Desde el martirio de Monseñor Oscar Romero en marzo 24 de 1980 por la mano de un sistema asesino, injusto y cobarde, hasta su canonización el 14 de octubre de 2018 pasaron 38 años.
Yo tenía 11 años cuando Monseñor fue martirizado, y recuerdo muy bien el día de su funeral pues mi madre nos llevó a mi hermana y a mi hasta la catedral metropolitana, donde junto con miles de salvadoreños pudimos dar el último adiós, que fue también marcado de violencia por parte del mismo sistema cobarde que se refugió detrás del poder y las armas en contra del pueblo.
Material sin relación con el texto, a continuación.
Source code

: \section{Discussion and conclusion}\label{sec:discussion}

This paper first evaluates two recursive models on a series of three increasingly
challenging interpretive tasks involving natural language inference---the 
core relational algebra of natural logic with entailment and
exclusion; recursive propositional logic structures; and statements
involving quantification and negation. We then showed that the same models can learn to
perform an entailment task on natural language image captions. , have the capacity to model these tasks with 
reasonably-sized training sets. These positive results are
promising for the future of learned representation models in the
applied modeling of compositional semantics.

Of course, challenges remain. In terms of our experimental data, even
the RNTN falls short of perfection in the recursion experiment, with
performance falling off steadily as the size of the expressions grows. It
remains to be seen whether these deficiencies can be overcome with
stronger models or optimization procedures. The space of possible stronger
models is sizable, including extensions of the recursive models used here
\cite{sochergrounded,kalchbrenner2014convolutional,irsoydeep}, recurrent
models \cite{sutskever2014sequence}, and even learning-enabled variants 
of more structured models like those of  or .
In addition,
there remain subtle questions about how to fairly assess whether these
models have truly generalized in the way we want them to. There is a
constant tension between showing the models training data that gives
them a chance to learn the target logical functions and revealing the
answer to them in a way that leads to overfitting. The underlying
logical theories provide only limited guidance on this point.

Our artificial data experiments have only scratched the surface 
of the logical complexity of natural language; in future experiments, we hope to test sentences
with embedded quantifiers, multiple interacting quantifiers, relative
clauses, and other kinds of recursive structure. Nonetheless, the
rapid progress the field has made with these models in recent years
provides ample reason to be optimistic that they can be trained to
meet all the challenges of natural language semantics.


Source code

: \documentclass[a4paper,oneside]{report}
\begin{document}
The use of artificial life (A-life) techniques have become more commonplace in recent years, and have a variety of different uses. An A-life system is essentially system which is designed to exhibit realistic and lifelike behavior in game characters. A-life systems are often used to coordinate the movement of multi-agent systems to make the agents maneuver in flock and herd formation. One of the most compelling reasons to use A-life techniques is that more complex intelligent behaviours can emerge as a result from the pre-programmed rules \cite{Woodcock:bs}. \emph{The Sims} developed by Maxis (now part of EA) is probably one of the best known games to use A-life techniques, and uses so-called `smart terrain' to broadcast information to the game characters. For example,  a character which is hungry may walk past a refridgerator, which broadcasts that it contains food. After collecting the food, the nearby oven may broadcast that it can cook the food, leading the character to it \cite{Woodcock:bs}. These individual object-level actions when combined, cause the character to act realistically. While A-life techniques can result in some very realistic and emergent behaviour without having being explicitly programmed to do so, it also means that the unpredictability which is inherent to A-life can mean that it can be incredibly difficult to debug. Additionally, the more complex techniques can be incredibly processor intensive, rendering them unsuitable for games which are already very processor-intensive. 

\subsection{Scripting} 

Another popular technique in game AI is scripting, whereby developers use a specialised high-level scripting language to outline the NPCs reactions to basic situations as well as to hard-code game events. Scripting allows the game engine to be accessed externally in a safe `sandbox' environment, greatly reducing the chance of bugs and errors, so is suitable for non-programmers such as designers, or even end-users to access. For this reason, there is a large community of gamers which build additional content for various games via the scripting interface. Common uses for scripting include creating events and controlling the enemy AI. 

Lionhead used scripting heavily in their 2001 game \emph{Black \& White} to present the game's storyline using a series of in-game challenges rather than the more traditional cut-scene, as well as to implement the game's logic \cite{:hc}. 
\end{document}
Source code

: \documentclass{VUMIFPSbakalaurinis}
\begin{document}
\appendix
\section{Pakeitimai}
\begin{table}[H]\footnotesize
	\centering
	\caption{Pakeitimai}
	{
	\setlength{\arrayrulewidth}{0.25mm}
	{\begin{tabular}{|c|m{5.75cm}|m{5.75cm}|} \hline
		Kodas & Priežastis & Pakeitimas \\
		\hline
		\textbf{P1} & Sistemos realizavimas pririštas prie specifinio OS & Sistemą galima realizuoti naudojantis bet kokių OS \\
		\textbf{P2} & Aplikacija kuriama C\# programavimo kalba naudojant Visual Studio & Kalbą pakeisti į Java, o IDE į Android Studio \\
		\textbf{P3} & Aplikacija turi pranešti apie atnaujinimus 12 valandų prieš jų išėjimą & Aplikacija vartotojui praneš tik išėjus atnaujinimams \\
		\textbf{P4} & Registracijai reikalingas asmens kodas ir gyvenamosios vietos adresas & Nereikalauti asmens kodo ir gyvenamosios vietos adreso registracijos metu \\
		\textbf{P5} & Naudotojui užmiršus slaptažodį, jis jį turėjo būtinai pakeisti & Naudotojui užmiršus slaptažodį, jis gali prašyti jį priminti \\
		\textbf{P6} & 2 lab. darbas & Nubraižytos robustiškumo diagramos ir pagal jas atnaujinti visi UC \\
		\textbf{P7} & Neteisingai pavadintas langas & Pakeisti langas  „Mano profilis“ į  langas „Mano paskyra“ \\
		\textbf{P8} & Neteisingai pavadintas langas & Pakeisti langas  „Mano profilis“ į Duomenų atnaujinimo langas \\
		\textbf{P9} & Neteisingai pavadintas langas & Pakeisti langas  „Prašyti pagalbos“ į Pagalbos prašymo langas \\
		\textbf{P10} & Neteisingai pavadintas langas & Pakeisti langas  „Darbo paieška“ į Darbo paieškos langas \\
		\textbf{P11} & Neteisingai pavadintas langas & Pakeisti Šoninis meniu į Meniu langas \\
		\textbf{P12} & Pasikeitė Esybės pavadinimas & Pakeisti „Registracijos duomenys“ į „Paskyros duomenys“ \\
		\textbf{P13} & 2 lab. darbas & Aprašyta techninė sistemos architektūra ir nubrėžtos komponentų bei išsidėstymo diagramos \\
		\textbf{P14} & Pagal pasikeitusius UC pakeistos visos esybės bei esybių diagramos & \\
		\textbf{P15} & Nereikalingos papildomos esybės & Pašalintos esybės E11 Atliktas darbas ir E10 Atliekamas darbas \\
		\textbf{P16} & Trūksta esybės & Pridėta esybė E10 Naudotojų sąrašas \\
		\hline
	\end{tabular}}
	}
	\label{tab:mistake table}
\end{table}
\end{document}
En esos 38 años, desde el martirio hasta su canonización, en mi vida han pasado tantos sucesos transformantes, que ahora miro mi pasado y me sorprende ver como Dios y su Iglesia han transformado mi historia, mi vida, mi camino, y creo mi destino.
En los noventa dejé mi país de origen, El Salvador. Llegué a este país, que ahora es mi país, dos meses después, en septiembre de 1990, sin un norte o sentido de vida, cansado de sobrevivir, cansado de la guerra, cansado de tener miedo, cansado de no saber ni quién era.
En 1992, por gracia de Dios, éste me llevó a la Santa Misa en la parroquia del pueblo donde vivía, San Patricio en Glen Cove, Long Island, NY. Y en esa Santa Misa algo pasó que me tomó muchos años poder comprender.
Tuve un encuentro con alguien que en ese momento no reconocí, pero que por alguna razón decidí seguir. Quizá fue porque me ofreció un norte, una manera diferente de vivir, quizá me sedujo su historia. Esa parte de mi vida fue realmente una experiencia de Emaús.
En esta parroquia, donde la mayoría de los fieles eran y creo todavía son salvadoreños, quizás sin darnos cuenta vivíamos una espiritualidad de Iglesia naciente, nueva, fresca, con gran energía, grandes sueños, sin miedo, llenos de optimismo y esperanza. Comunidad joven en casa nueva, con un espíritu golpeado sí, un pueblo con cicatrices profundas sí, pero sin miedo y dispuesto a hacer el trabajo del Reino.
Esta, que fue mi comunidad por siete años hasta mi venida a Carolina del Norte, fue la que me enseñó a ser Iglesia, cuerpo de Cristo, y me dio las herramientas para el resto de mi vida.
Todavía hoy esa experiencia de Iglesia que tuve en los años noventa en esta comunidad de Fe, Esperanza y Amor sigue dando frutos en mi vida.
Ahora veo mi historia con ojos nuevos y mente fresca. Puedo reconocer que ese martirio de un obispo que fue voz de los sin voz, que fue mi voz, que me defendió, que oró por mí, por mi madre y hermana, esa muerte de un pastor de su pueblo dio vida nueva a todo un pueblo, fortaleció la fe de una Iglesia, y sin darme cuenta afectó mi fe, mi vida, mi ministerio, mi vocación y muy seguramente mi destino.
Monseñor Romero con su vida, pasión y muerte, a modelo de su maestro, Nuestro Señor Cristo Jesús, fue para mi experiencia de fe como un Pentecostés que muchos hemos podido vivir en carne propia, me dio nueva fuerza y valor para poder proclamar al Dios de la vida.
Con su canonización, muchos recibimos la gran confirmación que si vale la pena todo lo que hemos pasado, lo que hemos llorado, soportado, sufrido, para la Gloria de Dios.
San Romero, fruto de nuestra Santa Madre Iglesia, hijo y pastor de un pueblo, mártir y Santo, que por tu intercesión los que tuvimos la gracia de compartir contigo en tu vida y tu muerte podamos dar los frutos de misericordia por lo que oraste. Para la Gloria de Dios, así sea.
El diácono Eduardo Bernal sirve en la parroquia Nuestra Señora de Guadalupe y es coordinador del ministerio hispano del vicariato de Charlotte.